■ **INPUT DATA**:
----------------------------------------

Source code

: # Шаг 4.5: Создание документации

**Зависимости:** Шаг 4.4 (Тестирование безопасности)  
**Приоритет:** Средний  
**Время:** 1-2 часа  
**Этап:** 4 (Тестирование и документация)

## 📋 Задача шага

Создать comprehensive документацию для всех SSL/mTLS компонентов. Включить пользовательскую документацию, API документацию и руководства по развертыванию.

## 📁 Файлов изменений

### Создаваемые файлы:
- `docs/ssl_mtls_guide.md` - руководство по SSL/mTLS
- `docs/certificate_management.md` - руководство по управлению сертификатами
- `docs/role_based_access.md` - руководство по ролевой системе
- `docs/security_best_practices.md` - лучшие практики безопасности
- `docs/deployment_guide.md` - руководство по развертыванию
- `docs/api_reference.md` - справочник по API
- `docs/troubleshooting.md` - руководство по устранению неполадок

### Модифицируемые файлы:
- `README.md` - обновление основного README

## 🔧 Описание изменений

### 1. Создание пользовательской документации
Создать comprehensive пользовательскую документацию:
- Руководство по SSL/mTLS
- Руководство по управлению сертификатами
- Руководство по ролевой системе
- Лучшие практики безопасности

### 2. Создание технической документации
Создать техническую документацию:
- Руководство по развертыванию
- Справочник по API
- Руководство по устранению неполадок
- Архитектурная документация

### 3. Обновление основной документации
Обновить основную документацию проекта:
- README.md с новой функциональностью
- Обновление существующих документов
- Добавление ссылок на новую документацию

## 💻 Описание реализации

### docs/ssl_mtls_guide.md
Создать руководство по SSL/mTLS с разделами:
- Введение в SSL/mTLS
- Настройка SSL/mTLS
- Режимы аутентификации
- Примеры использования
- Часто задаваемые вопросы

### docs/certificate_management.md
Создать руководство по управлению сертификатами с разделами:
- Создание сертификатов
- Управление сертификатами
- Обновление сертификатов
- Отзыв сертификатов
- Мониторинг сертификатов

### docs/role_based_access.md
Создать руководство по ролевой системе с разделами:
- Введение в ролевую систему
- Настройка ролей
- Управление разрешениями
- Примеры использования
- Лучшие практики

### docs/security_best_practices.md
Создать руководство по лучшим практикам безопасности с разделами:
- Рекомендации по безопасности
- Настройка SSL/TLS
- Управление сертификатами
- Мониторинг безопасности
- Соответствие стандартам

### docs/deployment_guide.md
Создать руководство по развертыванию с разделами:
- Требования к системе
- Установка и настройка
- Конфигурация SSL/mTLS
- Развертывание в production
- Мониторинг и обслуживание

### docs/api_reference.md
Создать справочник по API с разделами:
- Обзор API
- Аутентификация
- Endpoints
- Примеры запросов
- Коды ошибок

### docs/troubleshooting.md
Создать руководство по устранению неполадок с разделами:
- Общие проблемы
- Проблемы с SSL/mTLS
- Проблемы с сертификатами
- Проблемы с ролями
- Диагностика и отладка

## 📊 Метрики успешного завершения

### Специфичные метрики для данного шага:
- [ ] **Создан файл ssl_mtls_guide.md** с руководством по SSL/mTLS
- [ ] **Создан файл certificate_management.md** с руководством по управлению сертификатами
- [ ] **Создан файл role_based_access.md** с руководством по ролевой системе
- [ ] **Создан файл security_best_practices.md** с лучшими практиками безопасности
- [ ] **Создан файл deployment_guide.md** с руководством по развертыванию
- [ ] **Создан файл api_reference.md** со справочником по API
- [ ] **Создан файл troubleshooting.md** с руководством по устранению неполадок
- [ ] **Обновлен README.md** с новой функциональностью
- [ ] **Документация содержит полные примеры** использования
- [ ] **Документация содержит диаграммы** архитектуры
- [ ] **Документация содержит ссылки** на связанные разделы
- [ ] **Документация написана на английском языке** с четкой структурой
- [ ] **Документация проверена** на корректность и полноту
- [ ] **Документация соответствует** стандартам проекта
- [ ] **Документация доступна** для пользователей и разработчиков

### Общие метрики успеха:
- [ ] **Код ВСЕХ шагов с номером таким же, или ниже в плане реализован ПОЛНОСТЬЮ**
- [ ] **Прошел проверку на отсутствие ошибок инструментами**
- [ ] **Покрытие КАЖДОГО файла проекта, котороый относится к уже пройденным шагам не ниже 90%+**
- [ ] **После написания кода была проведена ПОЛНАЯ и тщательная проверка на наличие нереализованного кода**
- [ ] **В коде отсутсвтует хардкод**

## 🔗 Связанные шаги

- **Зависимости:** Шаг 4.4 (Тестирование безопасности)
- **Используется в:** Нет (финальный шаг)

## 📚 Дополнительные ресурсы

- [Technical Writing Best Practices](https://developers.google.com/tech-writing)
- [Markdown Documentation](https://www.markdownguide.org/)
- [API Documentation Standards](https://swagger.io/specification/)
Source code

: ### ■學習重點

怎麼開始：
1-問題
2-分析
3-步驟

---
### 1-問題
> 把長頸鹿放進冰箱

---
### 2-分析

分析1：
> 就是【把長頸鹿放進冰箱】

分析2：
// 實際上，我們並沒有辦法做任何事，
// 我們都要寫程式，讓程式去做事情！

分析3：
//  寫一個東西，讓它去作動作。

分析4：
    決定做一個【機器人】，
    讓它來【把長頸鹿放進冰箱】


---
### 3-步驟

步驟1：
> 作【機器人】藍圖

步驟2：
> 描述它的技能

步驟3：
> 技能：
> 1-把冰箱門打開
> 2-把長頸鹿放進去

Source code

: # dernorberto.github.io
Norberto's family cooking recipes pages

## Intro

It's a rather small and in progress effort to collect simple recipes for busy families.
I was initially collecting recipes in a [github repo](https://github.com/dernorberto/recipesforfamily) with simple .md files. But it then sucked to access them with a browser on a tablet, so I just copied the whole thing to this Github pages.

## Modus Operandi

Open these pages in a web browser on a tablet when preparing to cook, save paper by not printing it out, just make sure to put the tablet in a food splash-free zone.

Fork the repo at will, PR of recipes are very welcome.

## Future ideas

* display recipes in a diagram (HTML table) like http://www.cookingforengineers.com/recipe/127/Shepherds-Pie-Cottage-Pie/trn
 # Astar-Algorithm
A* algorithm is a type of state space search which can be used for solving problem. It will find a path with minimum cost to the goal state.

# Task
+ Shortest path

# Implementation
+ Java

----------------------------------------

■ **WHAT YOU WILL DO**: Lines from the top of the data above through the line containing "## 📋 Задача шага" must be repeated exactly. All other lines stay out.

■ **RESULT OF THIS TASK**:
Source code

: # Шаг 4.5: Создание документации

**Зависимости:** Шаг 4.4 (Тестирование безопасности)  
**Приоритет:** Средний  
**Время:** 1-2 часа  
**Этап:** 4 (Тестирование и документация)

## 📋 Задача шага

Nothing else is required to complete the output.